笑笑
不久前,有友送來了幾大箱子的書刊。我又喜又憂,喜的是又有書看了,憂的是眼睛要看壞了,不過還是喜大于憂。按照慣例,我迫不及待搞衛生、整理分類,然后統覽一遍書籍內容,先在大腦中存了個大概備用,最后將眼下不太關注的書歸入對應的書房和書架,相對感興趣的書則留在閱讀區,靜候我的寵幸。
最近頻去蘇州園林,留下來的書刊自然是關于蘇州園林的多,其中有一堆《蘇州園林》雜志。2001年第3期《蘇州園林》刊有一篇《洪狀元和擁翠山莊》,文中寫到了擁翠山莊園門外墻壁間的龍、虎、豹、熊四字石刻:“民間傳說是唐伯虎或祝枝山所書……而碑刻題款,則是清代咸豐八年(1858)桂林陶茂森所書刻;而在李根源所著《虎阜金石經眼錄》一書中卻說:‘龍虎兩大字為清乾隆五十年(1785)參議蔣之逵所書,原在五人墓東蔣參議祠內,后移至虎丘山。”那么,果真是這樣嗎?
擁翠山莊位于虎丘風景名勝區內,建于清光緒十年,由洪狀元等人集資所建,屬虎丘園中園,是蘇州市園林和綠化管理局已發布的108個蘇州園林之第29個。石刻,是我訪古探幽重點關注項之一。擁翠山莊最初吸引我的,就是其正門外墻龍、虎、豹、熊石刻。四字每字高116厘米,寬84厘米,分別刻在四塊上等花崗石上,最左側另有一塊石上刻著:“大清咸豐八年十月朔日桂林威熊氏陶茂森書”“直夫莫瑞靖謹觀”“古吳菊人程錫慶同觀”“楓江曹脩之裕長謹觀”“蓉江外史朱埻樸拜觀”“海昌子久陳毓恒謹拜上石”“殷孝元鐫”。該石的中間有一裂縫,似有“玉仙陳敬觀”字樣。可見,龍虎豹熊是由陶茂森所書,殷孝元所刻,還有一大幫人圍觀謹拜。
查李根源《虎阜金石經眼錄》,原文是這樣寫的:“龍虎豹熊四大字,嵌擁翠山莊外壁,又仰仆‘小吳軒戊午秋行書一石,咸豐八年桂林陶茂森書刻也。”這里并無龍虎兩大字另有他人所書之說。而在李根源《吳郡西山訪古記》中分別記載了兩條石刻,一條在卷五第十六頁:“龍虎二大字,行書,乾隆五十年,蔣之逵書,曾孫元益跋刻,高約四尺,在蔣參議祠。
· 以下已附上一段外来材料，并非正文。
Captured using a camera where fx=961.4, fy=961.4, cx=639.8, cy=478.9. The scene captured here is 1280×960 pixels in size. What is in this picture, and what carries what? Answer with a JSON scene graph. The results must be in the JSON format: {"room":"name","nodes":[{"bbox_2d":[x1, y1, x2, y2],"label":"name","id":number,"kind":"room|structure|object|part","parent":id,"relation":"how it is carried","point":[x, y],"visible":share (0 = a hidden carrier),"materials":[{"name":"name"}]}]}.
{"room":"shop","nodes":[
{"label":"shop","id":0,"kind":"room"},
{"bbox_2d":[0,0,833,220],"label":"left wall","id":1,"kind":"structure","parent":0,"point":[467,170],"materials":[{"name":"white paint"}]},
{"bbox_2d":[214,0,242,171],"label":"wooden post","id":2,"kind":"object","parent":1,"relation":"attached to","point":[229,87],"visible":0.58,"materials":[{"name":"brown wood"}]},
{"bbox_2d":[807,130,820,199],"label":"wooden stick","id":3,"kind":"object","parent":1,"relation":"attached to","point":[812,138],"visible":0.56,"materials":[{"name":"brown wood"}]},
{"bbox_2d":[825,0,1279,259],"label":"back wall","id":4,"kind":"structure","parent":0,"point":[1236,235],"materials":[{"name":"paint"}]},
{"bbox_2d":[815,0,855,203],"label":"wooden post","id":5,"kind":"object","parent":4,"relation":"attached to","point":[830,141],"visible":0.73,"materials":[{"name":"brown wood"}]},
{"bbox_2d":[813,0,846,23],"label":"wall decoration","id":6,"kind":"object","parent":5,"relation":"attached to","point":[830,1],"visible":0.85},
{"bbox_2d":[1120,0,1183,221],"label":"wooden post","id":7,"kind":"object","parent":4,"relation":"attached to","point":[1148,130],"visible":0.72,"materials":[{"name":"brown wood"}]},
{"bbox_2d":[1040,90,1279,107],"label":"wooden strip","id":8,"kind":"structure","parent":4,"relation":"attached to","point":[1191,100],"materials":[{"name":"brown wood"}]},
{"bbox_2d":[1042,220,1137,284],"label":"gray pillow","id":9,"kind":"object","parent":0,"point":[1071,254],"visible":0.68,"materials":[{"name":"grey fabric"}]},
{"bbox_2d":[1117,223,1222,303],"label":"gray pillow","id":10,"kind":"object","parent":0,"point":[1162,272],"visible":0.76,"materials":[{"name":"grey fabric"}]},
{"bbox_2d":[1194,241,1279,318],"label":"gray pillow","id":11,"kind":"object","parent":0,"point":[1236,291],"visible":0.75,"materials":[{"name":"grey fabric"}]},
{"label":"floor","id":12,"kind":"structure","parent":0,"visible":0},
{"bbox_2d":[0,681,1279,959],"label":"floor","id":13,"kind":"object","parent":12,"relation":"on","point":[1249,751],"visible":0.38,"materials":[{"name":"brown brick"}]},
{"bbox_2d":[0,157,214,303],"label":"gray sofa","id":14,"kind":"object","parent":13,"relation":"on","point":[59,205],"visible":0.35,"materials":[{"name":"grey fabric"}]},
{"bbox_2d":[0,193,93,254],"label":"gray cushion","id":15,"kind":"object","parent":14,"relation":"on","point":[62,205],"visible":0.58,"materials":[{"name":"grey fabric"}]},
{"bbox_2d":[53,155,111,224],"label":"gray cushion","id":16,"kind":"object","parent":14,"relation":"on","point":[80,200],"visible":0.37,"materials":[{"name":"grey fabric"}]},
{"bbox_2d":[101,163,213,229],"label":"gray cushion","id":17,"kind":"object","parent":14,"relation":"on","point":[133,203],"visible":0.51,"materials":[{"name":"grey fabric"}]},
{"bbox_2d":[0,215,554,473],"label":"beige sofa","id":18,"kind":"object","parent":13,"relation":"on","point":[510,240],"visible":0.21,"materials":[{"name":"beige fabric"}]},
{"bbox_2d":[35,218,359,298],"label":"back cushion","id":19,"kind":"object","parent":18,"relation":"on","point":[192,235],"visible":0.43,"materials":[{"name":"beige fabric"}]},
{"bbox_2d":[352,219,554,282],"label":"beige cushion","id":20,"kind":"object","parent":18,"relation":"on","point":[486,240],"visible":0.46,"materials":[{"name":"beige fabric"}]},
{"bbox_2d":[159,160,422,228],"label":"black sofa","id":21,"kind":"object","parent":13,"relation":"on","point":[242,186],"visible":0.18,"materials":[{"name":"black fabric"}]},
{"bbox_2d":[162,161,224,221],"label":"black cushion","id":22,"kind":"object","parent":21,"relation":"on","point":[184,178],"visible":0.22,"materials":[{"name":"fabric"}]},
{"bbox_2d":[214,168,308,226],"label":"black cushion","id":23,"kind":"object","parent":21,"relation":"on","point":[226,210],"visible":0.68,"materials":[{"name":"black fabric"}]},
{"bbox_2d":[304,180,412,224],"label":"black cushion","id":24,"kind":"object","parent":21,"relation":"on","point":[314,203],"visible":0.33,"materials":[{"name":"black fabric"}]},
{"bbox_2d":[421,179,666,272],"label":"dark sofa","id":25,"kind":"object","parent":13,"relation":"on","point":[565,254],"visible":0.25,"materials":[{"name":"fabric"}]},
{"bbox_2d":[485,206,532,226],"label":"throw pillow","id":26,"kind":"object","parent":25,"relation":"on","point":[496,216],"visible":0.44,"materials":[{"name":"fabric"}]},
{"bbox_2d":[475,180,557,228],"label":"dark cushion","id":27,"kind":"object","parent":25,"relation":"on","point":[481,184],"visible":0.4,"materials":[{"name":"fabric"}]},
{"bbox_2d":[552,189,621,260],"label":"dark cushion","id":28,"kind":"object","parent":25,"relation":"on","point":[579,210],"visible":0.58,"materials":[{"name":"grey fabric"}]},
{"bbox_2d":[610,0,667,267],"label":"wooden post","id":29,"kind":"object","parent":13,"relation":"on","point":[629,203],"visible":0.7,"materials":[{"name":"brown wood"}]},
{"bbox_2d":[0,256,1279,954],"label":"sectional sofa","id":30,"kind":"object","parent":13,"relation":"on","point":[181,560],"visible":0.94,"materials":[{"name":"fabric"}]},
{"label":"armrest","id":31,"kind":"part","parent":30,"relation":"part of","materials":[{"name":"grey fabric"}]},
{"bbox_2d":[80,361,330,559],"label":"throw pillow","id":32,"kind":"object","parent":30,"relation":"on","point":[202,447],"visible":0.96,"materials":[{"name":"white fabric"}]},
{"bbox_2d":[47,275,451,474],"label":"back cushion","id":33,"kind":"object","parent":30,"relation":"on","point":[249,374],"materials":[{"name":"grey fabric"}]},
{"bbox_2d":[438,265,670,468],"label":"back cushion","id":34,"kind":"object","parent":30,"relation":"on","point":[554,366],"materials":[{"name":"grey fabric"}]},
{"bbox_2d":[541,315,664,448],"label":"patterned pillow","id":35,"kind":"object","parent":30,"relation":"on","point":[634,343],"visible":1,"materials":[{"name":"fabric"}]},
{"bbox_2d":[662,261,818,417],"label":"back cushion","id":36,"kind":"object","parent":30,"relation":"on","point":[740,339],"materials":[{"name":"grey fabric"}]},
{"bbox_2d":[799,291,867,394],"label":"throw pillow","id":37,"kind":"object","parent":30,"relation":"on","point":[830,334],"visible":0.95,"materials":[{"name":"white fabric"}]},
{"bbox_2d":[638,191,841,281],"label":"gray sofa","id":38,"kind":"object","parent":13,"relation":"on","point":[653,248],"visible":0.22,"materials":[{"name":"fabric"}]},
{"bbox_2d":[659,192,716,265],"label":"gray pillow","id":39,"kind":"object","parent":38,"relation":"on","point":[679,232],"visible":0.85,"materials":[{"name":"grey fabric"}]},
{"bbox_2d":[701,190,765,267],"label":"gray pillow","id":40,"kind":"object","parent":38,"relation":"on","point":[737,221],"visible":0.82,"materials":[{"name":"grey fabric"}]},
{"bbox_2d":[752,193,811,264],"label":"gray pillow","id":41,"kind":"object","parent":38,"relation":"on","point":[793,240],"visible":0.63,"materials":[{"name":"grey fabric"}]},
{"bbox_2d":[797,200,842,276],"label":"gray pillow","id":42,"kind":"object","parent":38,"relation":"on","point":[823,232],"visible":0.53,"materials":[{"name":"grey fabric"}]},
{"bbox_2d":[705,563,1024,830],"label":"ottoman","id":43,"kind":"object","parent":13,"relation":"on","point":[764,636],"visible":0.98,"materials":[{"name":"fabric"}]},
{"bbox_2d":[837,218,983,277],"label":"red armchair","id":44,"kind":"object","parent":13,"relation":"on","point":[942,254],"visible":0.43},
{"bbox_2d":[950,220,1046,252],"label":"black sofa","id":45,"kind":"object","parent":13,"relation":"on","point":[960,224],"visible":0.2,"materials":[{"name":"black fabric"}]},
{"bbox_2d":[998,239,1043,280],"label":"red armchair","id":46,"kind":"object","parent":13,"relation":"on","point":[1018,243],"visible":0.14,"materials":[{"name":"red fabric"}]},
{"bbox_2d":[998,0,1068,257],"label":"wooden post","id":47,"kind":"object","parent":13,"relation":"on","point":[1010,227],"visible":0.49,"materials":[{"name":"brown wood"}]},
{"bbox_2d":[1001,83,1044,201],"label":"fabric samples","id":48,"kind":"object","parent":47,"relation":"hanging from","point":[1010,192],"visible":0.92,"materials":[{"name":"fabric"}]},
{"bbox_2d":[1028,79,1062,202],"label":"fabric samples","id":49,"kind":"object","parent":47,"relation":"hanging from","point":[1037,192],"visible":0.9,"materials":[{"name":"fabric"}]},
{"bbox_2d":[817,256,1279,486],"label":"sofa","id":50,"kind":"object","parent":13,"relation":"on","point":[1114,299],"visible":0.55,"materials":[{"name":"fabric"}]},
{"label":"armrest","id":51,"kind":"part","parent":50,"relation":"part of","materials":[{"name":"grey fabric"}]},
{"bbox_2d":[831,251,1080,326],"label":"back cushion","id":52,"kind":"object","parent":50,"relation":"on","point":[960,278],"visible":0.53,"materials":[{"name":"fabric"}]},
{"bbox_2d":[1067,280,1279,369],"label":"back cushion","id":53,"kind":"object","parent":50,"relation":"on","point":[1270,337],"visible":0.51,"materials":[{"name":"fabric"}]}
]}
”另一條在卷五第二十二頁:“擁翠山莊前龍虎豹熊四大字……皆咸豐八年桂林陶茂森書刻。”由此可見,蔣參議祠的龍虎和擁翠山莊的龍虎豹熊,分別由不同的人書和刻,它們同時存在,此“龍虎”并非彼“龍虎”。
另有清光緒潘鐘瑞撰《香禪精舍集》記載:“龍虎豹熊四大字,行書,向在寺中大殿庭墻上,今移置擁翠山莊正門外向墻上。蓋殿圮庭蕪,出諸瓦礫中也。字系咸豐初年一武弁所書,大石每方高廣各三尺余,舊有五方,一方書年月名款,今門旁兩墻各嵌兩石,遂將署款一方棄之,然筆勢猶見赳赳之容。”潘鐘瑞說四字是一武弁所書,原在寺中大殿庭墻上,后殿圮庭蕪移置而來,而陶茂森正是太平天國運動中的清軍將領,算得上“武弁”。且據擁翠山莊的老照片可知,當年院門兩側的院墻,上半部分各設漏窗三方,下半部分各嵌石刻兩方,確實并無款石,與潘鐘瑞所說吻合。今院墻已增嵌款石,去除漏窗,完美矣。
“龍虎”問題搞清楚了,“龍虎豹熊”的問題還有很多。諸如陶茂森是如何寫就這么大手筆龍虎豹熊的?為什么是龍虎豹熊而不是虎豹熊獅?桂林陶茂森的“桂林”是廣西桂林還是洪狀元的祖籍徽州桂林?擁翠山莊為何要將其嵌在前門院墻?為何不嵌在登山主道旁的側面?這些問題的答案或許都藏在款石的背后,苦于家中資料匱乏,還請教了行內高手,均無果。
宋蘇軾有云:“到蘇州不游虎丘,乃憾事也!”在我看來,到虎丘不游擁翠山莊,到擁翠山莊,弄不明白龍虎豹熊,亦憾事也!